Tuesday, October 07, 2008

Biodiversity Service Status

The rather frail nature of biodiversity services (some of the major players have had service breaks in the last few weeks) has prompted me to revisit Dave Vieglais's BigDig and extend it to other services, such as uBio, EOL, and TreeBASE, as well as DSpace repositories and tools such as Connotea.

The result is at http://bioguid.info/status/. The idea is to poll each service once an hour to see if it is online. Eventually I hope to draw some graphs for each service, to get some idea of how reliable it is.

Much of my own work depends on using web sites and services, and I'm constantly frustrated when they go offline (some times for months at a time).
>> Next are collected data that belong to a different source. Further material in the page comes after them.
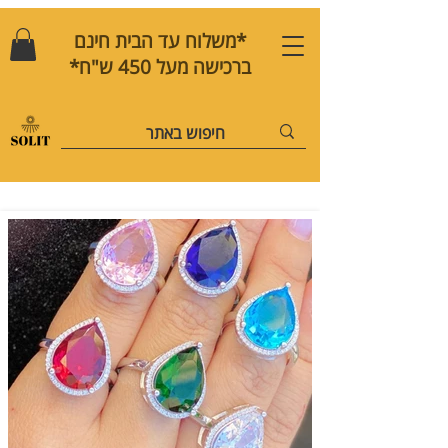
*משלוח עד הבית חינם
ברכישה מעל 450 ש"ח*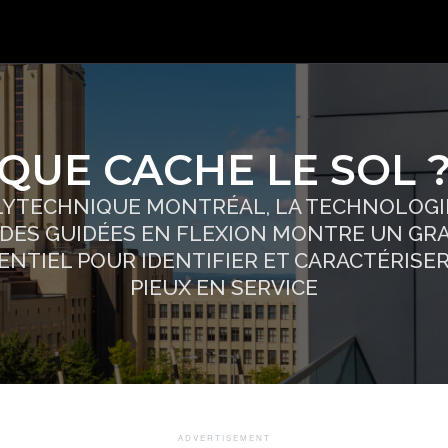
QUE CACHE LE SOL 
LYTECHNIQUE MONTRÉAL, LA TECHNOLOGI
DES GUIDÉES EN FLEXION MONTRE UN GR
ENTIEL POUR IDENTIFIER ET CARACTÉRISER
PIEUX EN SERVICE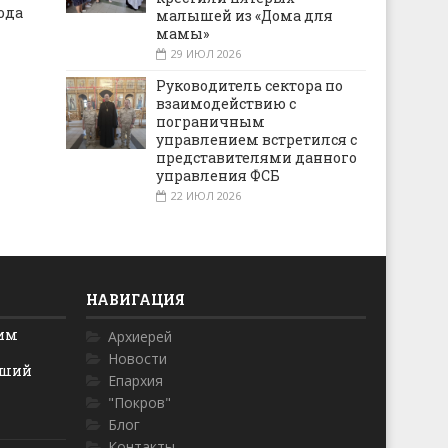
ода
малышей из «Дома для
мамы»
29 ИЮЛ 2026
Руководитель сектора по
взаимодействию с
пограничным
управлением встретился с
представителями данного
управления ФСБ
22 ИЮЛ 2026
НАВИГАЦИЯ
ким
Архиерей
Новости
йший
Епархия
"Покров"
Блог
Контакты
My aim is to be constructive. I well aware that reliability is not easy, and some tools that I've developed myself have disappeared. But I think as a community we need to do a lot better if biodiversity informatics is to deliver on its promise.

The list of service is biased by what I use. I'm also aware that some of the DiGIR provider information is out of date (I basically lifted the list from the BigDig, I'll try and edit this as time allows).

Comments (and requests for adding services) are welcome. There is a comment box at the bottom of the web page, which uses Disqus, a very cool comment system that enables you to keep track of your comments across multiple sites. It also supports OpenID.

Monday, October 06, 2008

Global biogeographical data bases on marine fishes: caveat emptor

D. Ross Robertson has published a paper entitled "Global biogeographical data bases on marine fishes: caveat emptor" (doi:10.1111/j.1472-4642.2008.00519.x - DOI is broken, you can get the article here). The paper concludes:
Any biogeographical analysis of fish distributions that uses GIS data on marine fishes provided by FishBase and OBIS 'as is' will be seriously compromised by the high incidence of species with large-scale geographical errors. A major revision of GIS data for (at least) marine fishes provided by FishBase, OBIS, GBIF and EoL is essential. While the primary sources naturally bear responsibility for data quality, global online providers of aggregated data are also responsible for the content they serve, and cannot side-step the issue by simply including generalized disclaimers about data quality. Those providers need to actively coordinate, organize and effect a revision of GIS data they serve, as revisions by individual users will inevitably lead to confused science (which version did you use?) and a tremendous expenditure of redundant effort. To begin with, it should be relatively easy for providers to segregate all data on pelagic larvae and adults of marine organisms that they serve online. Providers should also include the capacity for users to post readily accessible public comments about the accuracy of individual records and the overall quality of individual data bases. This would stimulate improvements in data quality, and generate 'selection pressures' favouring the usage of better quality data bases, and the revision or elimination of poor-quality data bases. The services provided to the global science community by the interlinked group of online providers of biodiversity data are invaluable and should not be allowed to be discredited by a high incidence of known serious errors in GIS data among marine fishes, and, likely, other marine organisms. (emphasis added)

As I've noted elsewhere on this blog, and as demonstrated by Yesson et al.'s paper on legume records in GBIF (doi:10.1371/journal.pone.0001124) (not cited by Robertson), there are major problems with geographical information in public databases. I suspect there will be more papers like this, which I hope will inspire database providers and aggregators to take the issue seriously. (Thanks to David Patterson for spotting this paper).